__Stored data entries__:
•••

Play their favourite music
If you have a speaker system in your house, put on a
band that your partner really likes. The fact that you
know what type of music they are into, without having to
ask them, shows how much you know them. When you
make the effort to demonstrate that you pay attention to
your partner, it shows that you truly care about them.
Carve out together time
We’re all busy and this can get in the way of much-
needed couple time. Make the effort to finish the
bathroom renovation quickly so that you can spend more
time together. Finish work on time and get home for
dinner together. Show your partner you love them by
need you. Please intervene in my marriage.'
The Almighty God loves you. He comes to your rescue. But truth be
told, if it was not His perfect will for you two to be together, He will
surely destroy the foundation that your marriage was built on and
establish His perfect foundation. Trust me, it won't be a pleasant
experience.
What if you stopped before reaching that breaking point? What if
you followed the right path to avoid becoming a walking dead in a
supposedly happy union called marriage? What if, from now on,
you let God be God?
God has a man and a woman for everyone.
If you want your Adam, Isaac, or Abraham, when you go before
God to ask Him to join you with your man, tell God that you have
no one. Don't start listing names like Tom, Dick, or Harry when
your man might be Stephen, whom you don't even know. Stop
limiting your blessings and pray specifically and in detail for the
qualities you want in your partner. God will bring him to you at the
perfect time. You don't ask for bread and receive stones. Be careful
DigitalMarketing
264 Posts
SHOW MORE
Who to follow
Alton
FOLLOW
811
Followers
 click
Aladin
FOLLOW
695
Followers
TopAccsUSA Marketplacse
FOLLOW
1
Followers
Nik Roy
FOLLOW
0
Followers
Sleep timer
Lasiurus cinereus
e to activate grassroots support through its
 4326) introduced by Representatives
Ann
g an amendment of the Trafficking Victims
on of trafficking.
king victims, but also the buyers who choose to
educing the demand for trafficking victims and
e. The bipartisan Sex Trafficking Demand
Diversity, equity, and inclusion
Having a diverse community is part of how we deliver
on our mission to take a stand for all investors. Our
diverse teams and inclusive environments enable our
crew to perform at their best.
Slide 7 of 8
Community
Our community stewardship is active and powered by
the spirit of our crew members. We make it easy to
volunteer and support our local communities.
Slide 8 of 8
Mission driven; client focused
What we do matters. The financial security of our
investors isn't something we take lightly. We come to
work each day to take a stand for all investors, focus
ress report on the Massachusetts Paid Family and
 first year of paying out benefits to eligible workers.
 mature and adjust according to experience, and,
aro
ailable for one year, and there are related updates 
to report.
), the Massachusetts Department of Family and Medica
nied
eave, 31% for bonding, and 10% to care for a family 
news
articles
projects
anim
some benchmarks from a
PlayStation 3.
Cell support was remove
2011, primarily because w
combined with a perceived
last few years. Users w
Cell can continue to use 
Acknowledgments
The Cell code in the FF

•••

Return every line of the records above unchanged, keeping the original order and wording.

Play their favourite music
If you have a speaker system in your house, put on a
band that your partner really likes. The fact that you
know what type of music they are into, without having to
ask them, shows how much you know them. When you
make the effort to demonstrate that you pay attention to
your partner, it shows that you truly care about them.
Carve out together time
We’re all busy and this can get in the way of much-
needed couple time. Make the effort to finish the
bathroom renovation quickly so that you can spend more
time together. Finish work on time and get home for
dinner together. Show your partner you love them by
need you. Please intervene in my marriage.'
The Almighty God loves you. He comes to your rescue. But truth be
told, if it was not His perfect will for you two to be together, He will
surely destroy the foundation that your marriage was built on and
establish His perfect foundation. Trust me, it won't be a pleasant
experience.
What if you stopped before reaching that breaking point? What if
you followed the right path to avoid becoming a walking dead in a
supposedly happy union called marriage? What if, from now on,
you let God be God?
God has a man and a woman for everyone.
If you want your Adam, Isaac, or Abraham, when you go before
God to ask Him to join you with your man, tell God that you have
no one. Don't start listing names like Tom, Dick, or Harry when
your man might be Stephen, whom you don't even know. Stop
limiting your blessings and pray specifically and in detail for the
qualities you want in your partner. God will bring him to you at the
perfect time. You don't ask for bread and receive stones. Be careful
DigitalMarketing
264 Posts
SHOW MORE
Who to follow
Alton
FOLLOW
811
Followers
 click
Aladin
FOLLOW
695
Followers
TopAccsUSA Marketplacse
FOLLOW
1
Followers
Nik Roy
FOLLOW
0
Followers
Sleep timer
Lasiurus cinereus
e to activate grassroots support through its
 4326) introduced by Representatives
Ann
g an amendment of the Trafficking Victims
on of trafficking.
king victims, but also the buyers who choose to
educing the demand for trafficking victims and
e. The bipartisan Sex Trafficking Demand
Diversity, equity, and inclusion
Having a diverse community is part of how we deliver
on our mission to take a stand for all investors. Our
diverse teams and inclusive environments enable our
crew to perform at their best.
Slide 7 of 8
Community
Our community stewardship is active and powered by
the spirit of our crew members. We make it easy to
volunteer and support our local communities.
Slide 8 of 8
Mission driven; client focused
What we do matters. The financial security of our
investors isn't something we take lightly. We come to
work each day to take a stand for all investors, focus
ress report on the Massachusetts Paid Family and
 first year of paying out benefits to eligible workers.
 mature and adjust according to experience, and,
aro
ailable for one year, and there are related updates 
to report.
), the Massachusetts Department of Family and Medica
nied
eave, 31% for bonding, and 10% to care for a family 
news
articles
projects
anim
some benchmarks from a
PlayStation 3.
Cell support was remove
2011, primarily because w
combined with a perceived
last few years. Users w
Cell can continue to use 
Acknowledgments
The Cell code in the FF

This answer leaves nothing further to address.